20090120

DataCleaner 1.5 - a heavy league Data Profiler

Often when I speak to data quality professionals and people from the business intelligence world I get the notion that most people think of Open Source tools as slightly immature when it comes to heavy processing, large loads, millions-of-rows-kinda-stuff. And this has had some truth to it. I don't want to name names, but at least I have heard a lot of stories about Open Source data integration / ETL tools that wasn't up for the job when you had millions of rows to transform. So I guess this notion have stuck to Open Source data profilers and data quality applications too...

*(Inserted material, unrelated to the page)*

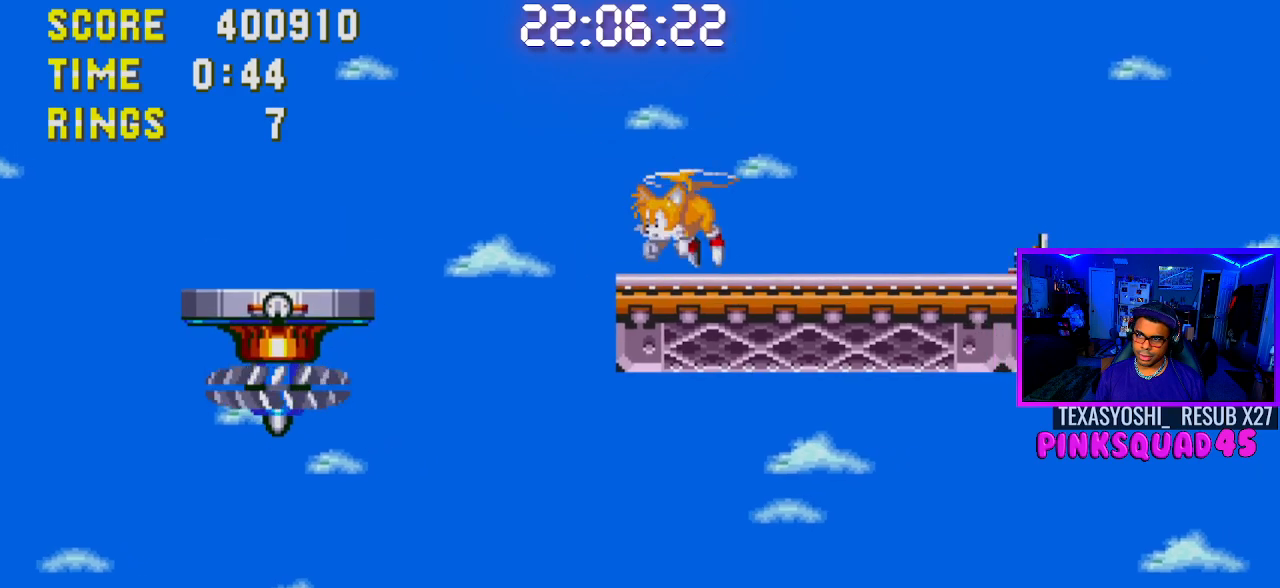
{"buttons": ["DPAD_LEFT"], "left_stick": "center", "right_stick": "center", "events": [[83, "CROSS", "down"], [167, "CROSS", "up"]]}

In DataCleaner 1.5 I want this notion demystified and eradicated! Here are some of the things we are working on to make this release a truly enterprise-ready, performance-oriented and scalable application:

  • Multi-threaded, multi-connection, multi-query execution enging
    The execution engine in DataCleaner have been thoroughly refactored to support multithreading, multiple connections and query-splitting to perform loadbalancing on the threads and connections. This really boosts performance for large jobs and sets the bar for processing large result sets in Open Source tools I think.
  • On-disk caching for memory-intensive profiles and validation rules
    Some of the profiles and validation rules are almost inherently memory intensive. We are doing a lot of work optimizing them as much as we can but some thing are simply not possible to change. As an example, a Value Distribution profile simply HAS to know all distinct values of each column that is being profiled. If it doesn't - then it's not a value distribution profile. So we are implementing various degrees of on-disk caching to make this work without flooding memory. This means that the stability of DataCleaner is improved to a heavy league level.
  • Batch processing and scheduling
    The last (but not least important) feature that I'm going to mention is the new command line interface for DataCleaner. By providing a command line interface for executing DataCleaner jobs you are able to introduce DataCleaner into a grand architecture for data quality, data warehousing, master data management or whatever it is that you are using it for. You can schedule it using any scheduling tool that you like and you can save the results to automate reporting and result analysis.

4 comments:

Dylan Jones said...

The last one is really attractive, I can imagine it forming the sanity check of many a batch or ETL process.

Great initiatives Kasper, best of luck.

Kasper Sørensen said...

Thank you Dylan. It's the interest of people such as yourself that drives the development of DataCleaner so I'm very glad that you think the ideas are useful :-)

Taras Mankovski said...

Hey Kasper,

I was wandering how do you integrate django frontend with java backend applications. If there an easy way to make java and python talk to one another using an API? or do you do all of the interaction on the database level?

Thank you,
Taras

Kasper Sørensen said...

Hi psydonim,

Actually most of the eobjects.org website is python only. We do have a (Java) Hudson server running but it's pretty much independent of the other services.

Also theres a little bit of XML/HTTP-based integration between the usage statistics within the DataCleaner application and our python/django website.